Siemens: Providing the First Industrial 5G Router
Across a number of industry sectors, there’s a growing need for both local wireless connectivity and remote access to machines and plants. In both of these cases, communication is, more often than not, over a long distance. Public wireless data networks can be used to enable this connectivity, both nationally and internationally, which makes the new 5G network mainframe an absolutely vital element of remote access and remote servicing solutions as we move into the interconnected age.
Siemens Enables 5G IIoT
The eagerly awaited Scalance MUM856-1, Siemens’ very first industrial 5G router, is officially available to organisations. The device has the ability to connect all local industrial applications to the public 5G, 4G (LTE), and 3G (UMTS) mobile wireless networks ─ allowing companies to embrace the long-awaited Industrial Internet of Things (IIoT).
The router can be used to remotely monitor and service plants, machines, as well as control elements and other industrial devices via a public 5G network ─ flexibly and with high data rates. Something that has been in incredibly high demand after being teased by the leading network providers for years.
Scalance MUM856-1 at a Glance
- Scalance MUM856-1 connects local industrial applications to public 5G, 4G, and 3G mobile wireless networks
- The router supports future-oriented applications such as remote access via public 5G networks or the connection of mobile devices such as automated guided vehicles in industry
- A robust version in IP65 housing for use outside the control cabinet
- Prototypes of Siemens 5G infrastructure for private networks already in use at several sites
“To ensure the powerful connection of Ethernet-based subnetworks and automation devices, the Scalance MUM856-1 supports Release 15 of the 5G standard. The device offers high bandwidths of up to 1000 Mbps for the downlink and up to 500 Mbps for the uplink – providing high data rates for data-intensive applications such as the remote implementation of firmware updates. Thanks to IPv6 support, the devices can also be implemented in modern communication networks.
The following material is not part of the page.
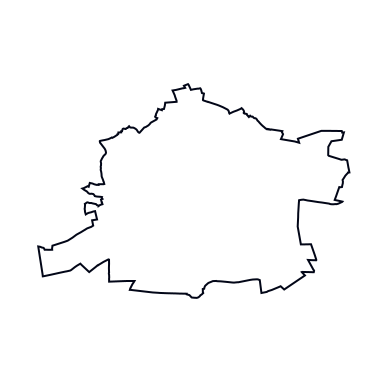 outline of Biharia, Bihor, Romania, rotated 174°
{"feature_id": "2599482B24055189409402", "entity_name": "Biharia", "entity_type": "district", "adm_level": 2, "iso_a3": "ROU", "parent_name": "Romania", "parent_adm1": "Bihor", "projection": "natural_earth1", "projection_center": [21.929, 47.156], "detail": "fine", "context": "isolated", "style": "outline", "palette": "ink", "viewbox_px": 384, "rotation_deg": 174, "n_neighbors": 0, "source": "geoboundaries", "source_scale": "gbopen_adm2", "svg_char_len": 5933}
<svg xmlns="http://www.w3.org/2000/svg" viewBox="0 0 384 384"><g transform="rotate(174 192 192)"><path d="M278.4,252.2L278.3,250.7L274.3,244.2L273.6,242.3L273.4,240.3L273.6,239.6L273.8,239.2L274.0,238.9L274.5,238.4L275.4,237.8L276.4,236.9L277.0,236.0L278.0,234.7L279.1,232.9L279.5,232.3L279.6,231.6L279.4,230.0L279.6,229.0L279.6,228.6L279.7,227.9L280.0,227.3L280.1,226.9L280.2,226.4L280.1,225.8L280.1,225.3L280.5,223.5L280.3,222.4L280.2,221.6L280.1,219.7L280.2,217.3L280.2,216.9L280.0,216.0L279.5,214.3L279.1,212.8L279.0,212.0L278.7,211.3L278.7,210.9L278.6,210.6L278.6,210.3L278.4,209.1L278.9,209.0L284.0,209.5L284.1,208.8L285.4,209.0L285.9,209.0L286.8,209.3L288.4,209.9L290.0,210.8L292.7,211.7L294.2,208.0L295.3,208.7L296.4,208.2L299.4,207.1L300.6,206.9L299.0,205.4L297.0,203.9L296.5,203.5L296.0,202.9L295.6,202.2L294.8,201.4L294.0,200.9L292.8,200.8L292.0,200.8L290.8,200.4L290.3,200.2L289.9,199.7L289.4,198.9L289.1,198.1L288.6,197.9L287.0,197.4L283.1,196.7L282.1,196.4L282.3,196.0L282.2,195.3L282.1,194.9L281.8,194.5L283.3,194.0L283.1,192.5L282.9,191.3L282.7,191.3L282.4,189.7L282.5,189.7L282.4,189.2L283.6,189.0L285.9,188.3L286.1,187.9L286.5,187.7L286.5,188.0L286.7,188.3L287.3,188.7L287.8,188.8L288.2,189.2L288.5,189.7L288.9,190.1L289.4,190.2L292.2,191.1L293.3,191.6L294.9,191.7L295.3,191.8L296.0,192.2L296.9,192.6L297.5,192.6L297.9,192.4L298.9,191.8L299.8,191.4L299.7,190.4L300.3,187.1L300.5,186.7L300.5,185.8L300.4,184.6L300.5,183.6L300.0,180.8L297.9,181.8L296.7,182.1L294.3,182.4L292.8,182.8L291.5,183.0L290.4,183.1L289.3,174.6L294.3,174.3L293.8,168.9L295.8,167.9L296.3,167.7L296.9,167.6L300.0,166.8L306.7,163.6L310.5,162.0L311.4,161.6L315.6,159.1L317.0,158.4L320.3,156.8L320.7,156.6L323.9,155.8L333.9,153.7L336.4,153.2L337.1,150.2L337.1,149.2L338.8,149.3L344.6,150.0L345.1,151.5L345.8,152.1L347.2,152.5L348.0,153.0L348.8,153.4L350.6,153.9L350.0,141.3L349.9,139.6L349.2,125.6L349.2,123.7L348.7,123.7L340.8,124.5L332.0,125.5L326.3,126.1L324.8,126.2L321.4,126.6L320.4,127.0L316.4,129.5L314.2,130.7L310.5,132.4L309.7,131.3L302.6,123.1L295.5,127.6L293.8,128.8L293.2,129.1L293.1,128.9L291.8,129.6L287.4,131.7L282.2,133.7L281.6,133.4L282.0,129.2L282.6,124.9L282.9,120.5L283.1,120.2L283.2,119.7L283.2,119.0L283.1,118.4L283.3,115.6L283.5,114.7L283.8,111.5L267.4,110.4L258.5,109.5L259.0,108.8L261.0,106.4L263.5,102.5L264.0,101.2L263.9,101.2L241.6,96.2L236.3,95.3L234.7,95.0L227.8,94.0L218.6,92.8L215.2,92.3L207.9,91.4L208.0,90.8L205.3,89.7L203.4,87.2L203.2,87.1L200.8,86.6L198.3,86.2L196.9,86.5L195.8,87.1L195.1,87.6L194.6,88.3L193.6,88.8L192.7,89.3L192.0,89.9L191.4,90.3L191.5,90.9L191.7,91.0L191.5,92.9L191.5,93.7L191.4,94.4L190.0,94.5L189.6,95.8L188.8,97.2L188.5,97.5L186.0,99.3L185.6,99.6L185.0,99.9L182.2,100.7L180.6,101.2L177.1,101.0L176.5,100.7L172.5,100.1L167.1,99.0L161.0,97.7L159.6,97.5L156.5,97.5L155.3,97.4L143.2,98.5L140.8,98.6L136.7,98.4L135.6,98.2L133.8,97.3L133.5,84.3L128.1,84.8L126.6,85.5L123.0,86.2L115.9,88.3L114.0,88.9L113.7,89.0L110.5,85.4L88.4,97.2L91.2,100.9L90.9,101.0L84.7,100.2L79.3,99.5L78.8,100.9L79.0,101.5L79.4,102.0L80.0,103.5L83.7,112.3L80.0,111.7L76.9,111.3L75.7,111.1L75.5,111.3L75.5,111.7L76.4,116.1L79.1,127.6L84.0,128.0L89.2,128.5L90.5,146.7L90.4,147.2L89.1,155.6L88.6,159.7L86.8,170.4L86.5,171.7L86.5,172.2L86.3,172.7L85.7,172.7L84.2,172.8L82.1,172.8L79.8,172.1L78.0,171.5L73.6,170.4L67.6,168.8L64.1,168.0L56.8,166.1L55.9,165.6L54.9,165.3L54.1,165.2L53.2,165.1L52.6,165.0L52.3,165.0L50.7,165.0L49.6,164.8L47.7,165.1L43.6,166.5L43.4,166.7L46.9,167.9L49.8,168.8L50.9,169.2L49.1,172.8L46.0,179.4L45.0,181.5L44.1,181.2L43.4,181.2L42.3,181.3L41.9,182.7L41.1,184.9L40.8,186.8L41.0,188.2L39.5,190.0L37.8,192.2L35.8,194.0L34.8,194.7L34.8,195.0L33.4,195.0L33.7,198.5L33.9,200.3L34.1,203.4L34.4,207.3L35.2,207.6L36.6,208.4L37.1,208.5L39.8,208.4L40.9,208.8L41.7,209.2L52.2,213.7L52.7,214.4L51.7,222.7L48.0,227.9L37.6,228.3L34.7,235.4L36.4,235.4L36.5,236.2L36.7,237.0L50.5,238.6L56.9,239.3L81.1,233.9L80.3,229.8L84.5,231.5L88.8,232.7L97.0,235.0L98.0,235.3L95.4,240.0L96.3,242.1L95.8,243.1L107.0,246.0L107.3,245.7L110.1,246.4L109.8,246.7L111.5,247.1L111.8,247.3L112.1,247.4L113.2,248.7L114.4,249.9L115.9,251.6L117.5,253.7L118.5,255.2L119.5,256.3L119.9,257.4L120.7,258.4L121.4,258.8L122.3,258.9L123.1,259.6L123.7,260.5L124.1,260.7L124.8,260.7L125.4,260.9L125.6,261.1L126.2,261.8L127.6,260.6L128.2,261.4L128.2,261.8L129.1,262.6L129.3,263.8L130.2,264.2L130.9,264.2L131.6,264.6L131.9,264.7L132.3,265.1L132.3,265.4L131.8,265.9L132.0,267.4L132.7,268.8L133.5,269.5L133.9,270.2L134.7,269.8L135.3,269.5L138.7,268.4L142.3,267.5L145.8,266.3L146.5,266.0L146.8,266.7L146.9,267.7L147.2,269.1L148.0,270.2L152.4,273.1L153.3,273.6L156.0,275.1L158.0,276.1L162.7,278.2L166.7,280.0L166.8,279.9L171.1,281.9L171.4,282.1L171.5,282.3L171.5,282.5L171.1,284.2L170.6,286.0L169.8,288.7L169.9,288.8L171.5,289.2L171.8,289.4L171.8,289.8L172.3,292.8L172.7,293.9L173.0,294.3L174.6,294.1L175.6,294.2L179.7,294.0L182.4,293.7L182.9,295.3L184.2,299.0L184.7,299.7L188.9,298.5L187.9,296.3L189.3,296.1L190.5,296.1L197.2,295.2L200.7,295.0L199.1,290.1L198.8,288.4L197.8,284.4L197.9,283.3L209.3,283.6L210.0,280.7L211.2,277.5L213.1,277.5L213.4,276.5L217.0,278.2L217.2,277.3L219.8,273.0L219.9,271.9L220.6,271.2L220.8,270.7L220.4,270.0L219.9,269.7L218.8,269.1L219.7,267.8L225.4,265.4L226.1,264.9L227.1,263.8L228.6,262.7L231.1,261.5L232.8,261.1L238.0,256.4L238.6,256.6L239.5,257.6L240.2,259.1L240.6,259.8L241.6,260.8L242.7,261.6L243.5,262.1L244.8,262.3L245.6,262.4L246.3,262.5L246.9,262.8L247.7,264.0L248.4,263.5L248.8,262.9L249.2,262.6L249.4,262.4L250.1,262.4L250.5,262.3L250.8,262.0L251.1,261.8L251.3,261.6L251.6,261.6L253.3,262.2L253.6,262.2L254.0,262.1L254.5,261.7L254.9,260.6L255.2,259.8L256.1,259.8L256.2,258.7L259.0,258.9L259.3,257.4L260.2,257.2L260.3,256.6L261.4,256.1L263.5,255.0L265.5,254.2L266.0,254.6L266.7,254.3L268.4,253.7L269.7,253.3L273.7,252.8L275.3,252.7L278.2,252.4L278.4,252.2Z" fill="none" stroke="#020617" stroke-width="2"/></g></svg>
Various security functions are included to monitor data traffic and protect against unauthorised access: for example, an integrated firewall and authentication of communication devices and encryption of data transmission via VPN. If there is no available 5G network, the device switches automatically to 4G or 3G networks. The first release version of the router has an EU radio license; other versions with different licenses are in preparation. With the Sinema Remote Connect management platform for VPN connections, users can access remote plants or machines easily and securely – even if they are integrated in other networks. The software also offers easy management and autoconfiguration of the devices,” Siemens said.
Preparing for a 5G-oriented Future
Siemens has announced that the new router can also be integrated into private 5G networks. This means that the Scalance MUM856-1 is, essentially, future-proofed when it comes to 5G adaptability; it supports future-oriented applications, including ‘mobile robots in manufacturing, autonomous vehicles in logistics or augmented reality applications for service technicians.’
And, for use on sites where conditions are a little harsher, Siemens has given the router robust IP65 housing ─ it’s “dust tight”, waterproof, and immersion-proofed.
The first release version of the router has an EU radio license; other versions with different licenses are in preparation. “With the Sinema Remote Connect management platform for VPN connections, users can access remote plants or machines easily and securely – even if they are integrated in other networks. The software also offers easy management and auto-configuration of the devices,” Siemens added.